Daar waar risicoprofielen in de praktijk noodzakelijk worden geacht zullen overheidsorganisaties moeten toetsen of in dat specifieke geval wordt voldaan aan de juridische maatstaven zoals weergegeven in dit toetsingskader van het College. De mogelijke gevolgen voor burgers van risicoprofilering zijn groot en daarom kunnen afkomstgerelateerde criteria niet of alleen in uitzonderlijke gevallen en met de grootst mogelijke zorgvuldigheid worden toegepast.

Om deze redenen zal het mensenrechtelijk toetsingskader van het College worden betrokken bij het aanpassen van het modelinformatieprotocol. Dit zal ik doen in samenspraak met het Strategisch Beraad Ondermijning (SBO)4 – de opdrachtgever van het modelinformatieprotocol – en gemeenten. Ik verwacht dat dit tijdens de eerstvolgende bijeenkomst van het SBO in september 2022 afgerond kan worden. Na afronding zal ik uw Kamer hierover informeren.

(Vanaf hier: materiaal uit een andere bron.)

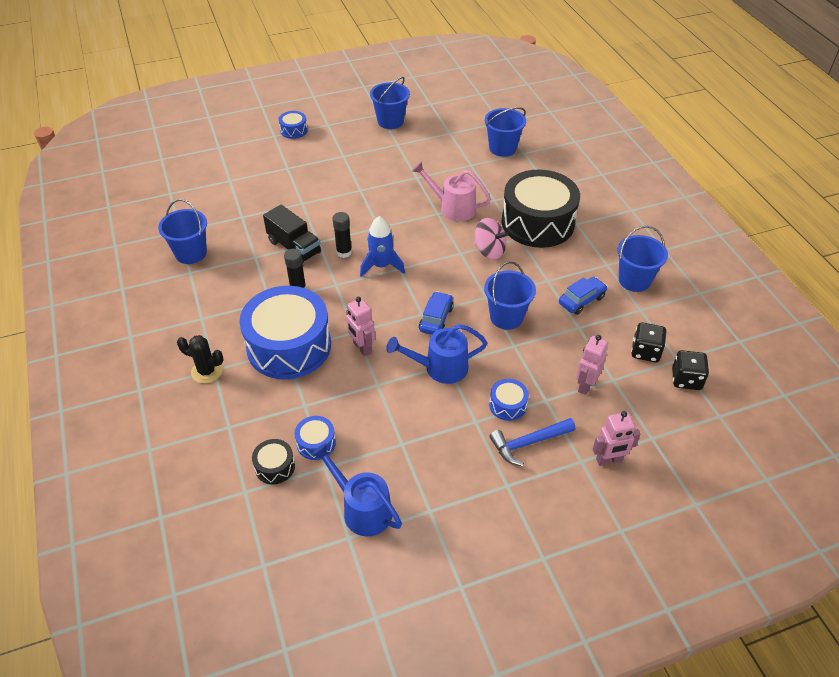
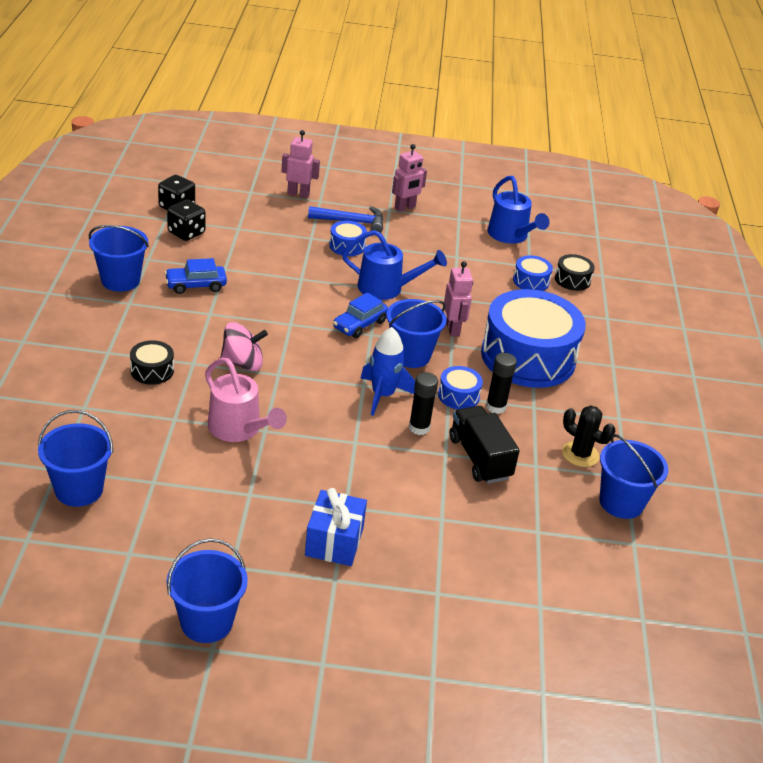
camera: 160 degrees left, 10 degrees down
black cactus [177,335,223,383] -> black cactus moved to [562,406,615,467]
blue drum [279,111,308,139] -> blue drum moved to [438,366,483,409]
pink spinning top [474,218,508,260] -> pink spinning top turned 120 degrees clockwise [220,322,268,371]
blue bucket [484,261,536,330] -> blue bucket moved to [386,299,447,368]
black drum [502,169,580,248] -> black drum [130,340,174,385], size x0.42
pink robot [576,335,608,395] -> pink robot moved to [392,144,427,212]
none -> blue gift [305,488,367,566]

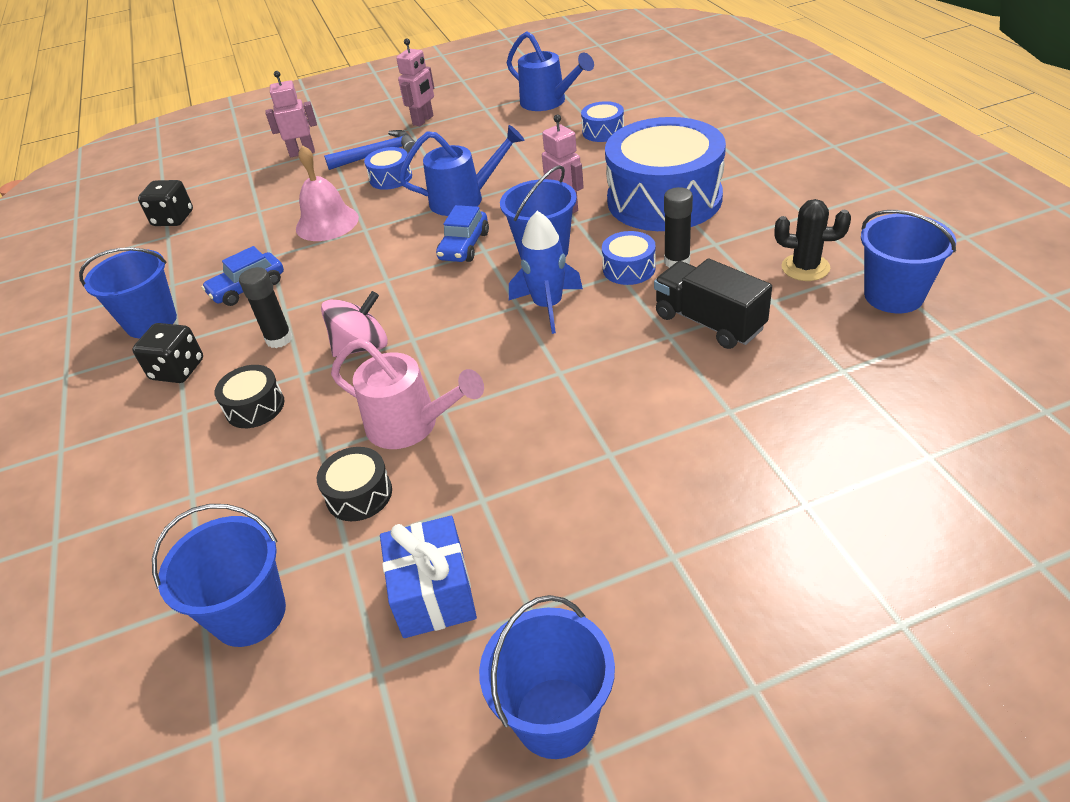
camera: 15 degrees left, 5 degrees up
black dice [167,200,205,241] -> black dice moved to [132,323,203,383]
blue gift [305,488,367,566] -> blue gift moved to [380,516,477,638]
black glue stick [409,372,438,435] -> black glue stick moved to [239,267,292,348]
black drum [555,254,595,291] -> black drum moved to [317,447,392,521]
none -> pink bell [296,145,359,241]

De Minister van Justitie en Veiligheid, D. Yeşilgöz-Zegerius


X Noot
1

Kamerstuk 29 911, nr. 272.

X Noot
2

Handhavingsknelpunten zijn door lokaal of regionaal (in RIEC-verband) als zodanig aangewezen personen of een groep personen, gebied of branche, waarover verschillende overheden of bestuursorganen concrete signalen bereiken dat de regelgeving structureel niet wordt nageleefd, hetgeen mogelijk leidt tot een maatschappij ondermijnende situatie, bestaand uit bestuursrechtelijk of strafrechtelijk te sanctioneren gedragingen.

X Noot
3

Kamerstuk 30 950, nr. 281.

X Noot
4

In het Strategisch Beraad Ondermijning zijn diverse departementen, uitvoeringsorganisaties en het lokaal bestuur vertegenwoordigd. Het SBO adviseert de Minister van JenV over de aanpak van georganiseerde, ondermijnende criminaliteit.